Belatedly, the achievements of our black fighter pilots began to receive recognition. In 2007, the Congressional Gold Medal was awarded collectively to the Tuskegee Airmen. Also, Delta Airlines and American Airlines, successor companies to the airlines that had blocked Harry’s commercial air-transport aspirations, made amends by granting him honorary captain’s wings.    

Harry will turn 99 on July 4th. It seems only fitting that someone who gave so much to the country has the same birthday as America itself. He is one of only three living World War II air-combat veterans among the Tuskegee Airmen. Sometimes, he thinks about how much things have changed since he spent afternoons at the airport in Queens craving to fly.

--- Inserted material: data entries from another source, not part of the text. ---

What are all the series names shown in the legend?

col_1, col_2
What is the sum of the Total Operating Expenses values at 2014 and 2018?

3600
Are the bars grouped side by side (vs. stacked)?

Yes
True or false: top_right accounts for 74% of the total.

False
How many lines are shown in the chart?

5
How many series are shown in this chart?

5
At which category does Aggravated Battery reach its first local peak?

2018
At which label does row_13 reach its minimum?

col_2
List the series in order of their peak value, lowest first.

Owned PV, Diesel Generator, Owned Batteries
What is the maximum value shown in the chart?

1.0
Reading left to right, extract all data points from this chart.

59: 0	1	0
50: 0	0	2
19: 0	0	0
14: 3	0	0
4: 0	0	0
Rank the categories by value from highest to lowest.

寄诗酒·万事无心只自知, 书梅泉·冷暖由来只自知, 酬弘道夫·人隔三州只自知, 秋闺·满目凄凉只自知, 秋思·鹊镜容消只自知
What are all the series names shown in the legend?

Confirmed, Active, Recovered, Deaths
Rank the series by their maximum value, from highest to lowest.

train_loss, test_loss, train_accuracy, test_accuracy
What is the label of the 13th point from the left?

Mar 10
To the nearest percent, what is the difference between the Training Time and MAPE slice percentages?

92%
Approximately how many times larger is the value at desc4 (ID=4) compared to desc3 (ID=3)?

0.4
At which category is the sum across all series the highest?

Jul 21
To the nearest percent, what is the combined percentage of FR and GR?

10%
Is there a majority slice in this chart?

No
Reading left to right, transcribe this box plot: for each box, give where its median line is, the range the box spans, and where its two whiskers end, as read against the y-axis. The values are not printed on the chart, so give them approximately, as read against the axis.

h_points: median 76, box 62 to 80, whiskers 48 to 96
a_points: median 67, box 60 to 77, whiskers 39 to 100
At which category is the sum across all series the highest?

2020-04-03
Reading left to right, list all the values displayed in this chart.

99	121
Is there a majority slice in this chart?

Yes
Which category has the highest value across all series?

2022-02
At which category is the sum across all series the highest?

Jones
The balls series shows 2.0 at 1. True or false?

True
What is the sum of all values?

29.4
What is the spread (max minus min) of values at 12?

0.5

It's common to see black airline captains walking through major airport terminals. A black astronaut, Victor J. Glover, Jr., is on the crew roster for NASA’s next Artemis mission, an orbital lunar flight. And the Air Force Chief of Staff, Charles Q. Brown, Jr., a former fighter pilot, is poised to become Chairman of the Joint Chiefs of Staff, pending Senate confirmation. 

Still active and spry at 99 years old, Col. Stewart gave remarks after receiving award in February, 2023. Edwin Grosvenor.
Still active at 99, Harry Stewart gave remarks at the National Museum of African American History and Culture after receiving an award in February, 2023. Edwin Grosvenor

The leadership of the Tuskegee Airmen National Historical Museum has asked that the Port Authority of New York and New Jersey consider naming some part of LaGuardia’s impressive new infrastructure in honor of Harry, a hometown aviation hero. A precedent exists. In November 2022, the Port Authority named the new roadway to one of the terminals at Newark Airport in honor of the late Lawrence E. Roberts, a New Jersey native and Tuskegee Airman. 

The Tuskegee Airmen National Historical Museum has asked that part of LaGuardia Airport be renamed for Col. Stewart.

It has been over a year since the museum submitted its request, and it's still waiting for a reply. The museum would gladly facilitate Harry’s return with one of its rated pilots at the controls of its airworthy North American Aviation AT-6, a rare and historic relic now registered as N42608, which Harry piloted at Tuskegee as part of his training.

With the aged fighter pilot and Queens native seated in the restored military plane’s other seat, and piped into headset communications while cruising toward the airport where his trajectory first got lift, one can imagine how the radio chatter during the journey’s final leg might play out: 

Prime mic – click, click.  

“LaGuardia Tower, North American 42608, inbound for landing.”

“North American 42608, cleared to land. Nice to have you home, Colonel Stewart.”